Justin Lawrence had a tumultuous path to the majors, but a similar experience once he arrived. He made the Arizona Fall League in 2018 after a stellar campaign across two levels in Single-A. But he struggled in 2019 and was suspended for performance enhancing drugs for 80-games, which ended up covering the entire 2020 season. He finally got the call on April 29, debuting with a hit, walk, and strikeout but no runs in the eighth inning on the road. He struggled a bit in his next few appearances and got optioned for the first time on May 9. He would bounce back and forth five times before the season was over, sometimes as the 27th man for a doubleheader, others as an injury replacement.

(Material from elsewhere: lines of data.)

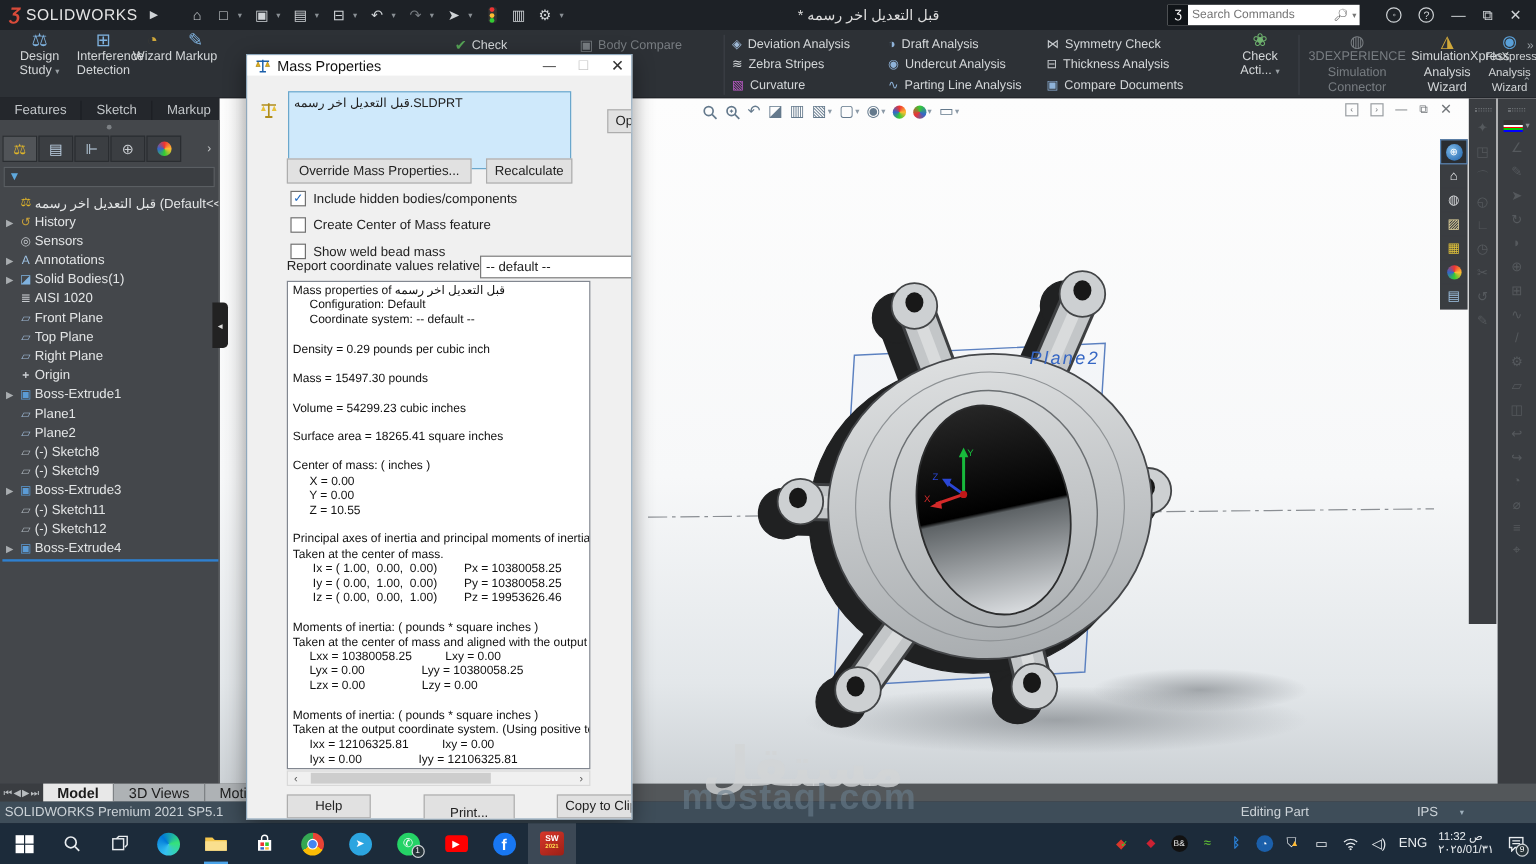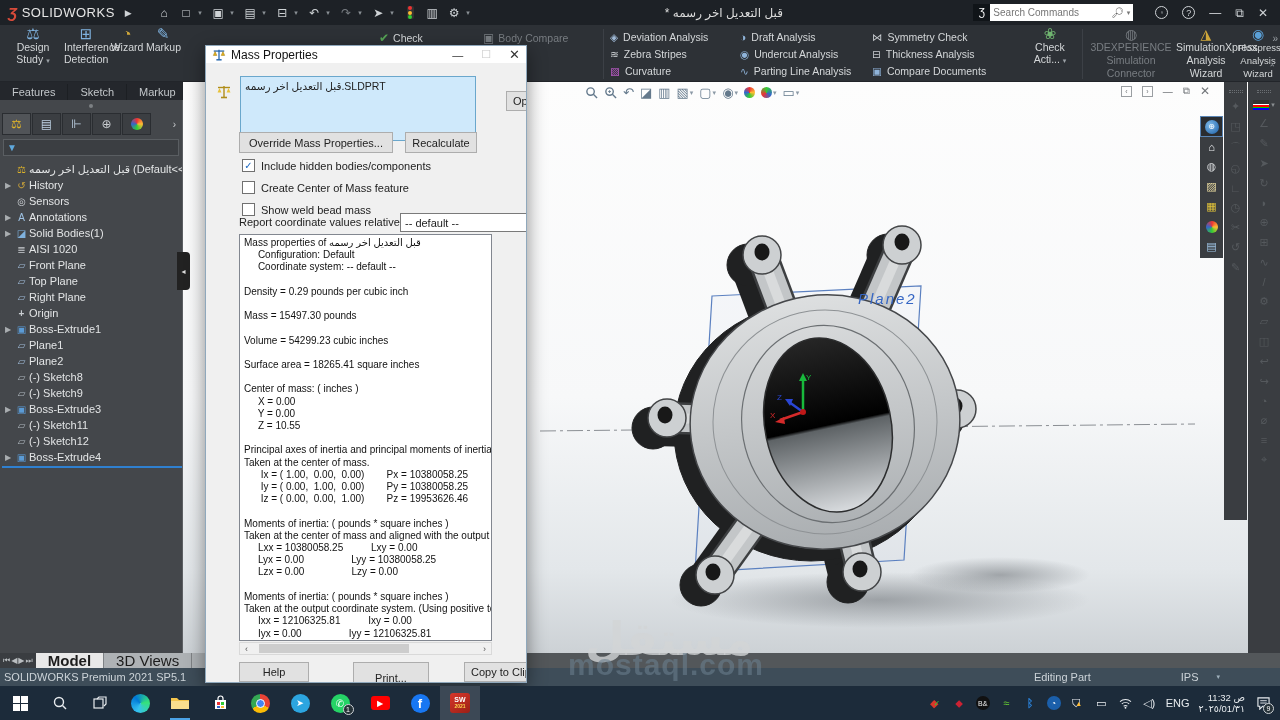--- a/index.html
+++ b/index.html
@@ -96,7 +96,7 @@
   
   #docbar{left:0;top:653px;width:1280px;height:15px;background:#53575a;display:flex;align-items:stretch;z-index:20;}
   .navbtns{display:flex;align-items:center;gap:1px;background:#3a3d41;padding:0 3px;color:#b9bdc0;font-size:8px;}
-  .dtab{padding:0 12px;font-size:15px;display:flex;align-items:center;background:#aeb2b5;color:#1c1c1c;border-right:1px solid #7e8285;}
+  .dtab{padding:0 12px;font-size:12px;display:flex;align-items:center;background:#aeb2b5;color:#1c1c1c;border-right:1px solid #7e8285;}
   .dtab.active{background:#e8e8e8;font-weight:bold;}
   .dtab.clip{max-width:52px;overflow:hidden;white-space:nowrap;}
   #statusbar{left:0;top:668px;width:1280px;height:18px;background:#3e4d59;color:#ccd3d8;font-size:11px;display:flex;align-items:center;z-index:20;}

In an interview back in June, both players mentioned the challenges attached to the I-25 shuffle and trying to learn to pitch at Coors from veterans and from pitching in the Pacific Coast League Triple-A West. But how their dreams will continue in 2022 remains unknown. As one of only four lefty relievers on the Rockies current 40-man roster (Lucas Gilbreath is the only other one with MLB experience), Bowden’s position on the team next year is likely secure.

Justin Lawrence, meanwhile only made one appearance after August 1 and it did not go well (four batters faced, three earned runs on September 1 against the Rangers). His gaudy 8.64 ERA is balanced by a 4.55 FIP, thanks in part to striking out over a batter per inning. And anyone who can touch triple digits on the radar gun will warrant opportunities. But unless he can limit baserunners (2.40 WHIP in 19 appearances), he may be confined to occasional trips to the Show.

On the bright side, assuming they both had good frequent flyer programs in 2021, they may be able to take a nice trip this offseason.